-- begin --

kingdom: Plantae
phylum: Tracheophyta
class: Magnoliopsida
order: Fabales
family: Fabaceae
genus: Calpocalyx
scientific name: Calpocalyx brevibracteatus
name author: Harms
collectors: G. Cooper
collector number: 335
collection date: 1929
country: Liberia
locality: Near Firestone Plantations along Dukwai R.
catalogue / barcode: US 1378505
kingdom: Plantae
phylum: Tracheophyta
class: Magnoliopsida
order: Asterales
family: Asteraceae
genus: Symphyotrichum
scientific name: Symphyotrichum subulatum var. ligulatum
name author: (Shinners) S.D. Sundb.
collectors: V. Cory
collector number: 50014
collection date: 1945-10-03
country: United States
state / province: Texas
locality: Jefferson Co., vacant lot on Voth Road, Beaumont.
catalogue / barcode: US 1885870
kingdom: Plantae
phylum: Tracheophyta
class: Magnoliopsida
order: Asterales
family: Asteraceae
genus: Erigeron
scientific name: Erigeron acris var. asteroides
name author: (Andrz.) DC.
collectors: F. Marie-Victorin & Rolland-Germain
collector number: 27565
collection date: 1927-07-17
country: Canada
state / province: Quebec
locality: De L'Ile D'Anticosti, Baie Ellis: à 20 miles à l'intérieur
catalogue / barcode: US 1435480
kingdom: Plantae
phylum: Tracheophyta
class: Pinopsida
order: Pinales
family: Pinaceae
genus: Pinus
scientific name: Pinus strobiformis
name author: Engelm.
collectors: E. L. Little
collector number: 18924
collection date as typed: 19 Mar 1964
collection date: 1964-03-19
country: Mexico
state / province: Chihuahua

-- end --

▸ **Direction**: Quote the lines of the listing above verbatim, from the line containing "collection date as typed: 19 Mar 1964" through the end of the listing, both included.

▸ **Result below**:
collection date as typed: 19 Mar 1964
collection date: 1964-03-19
country: Mexico
state / province: Chihuahua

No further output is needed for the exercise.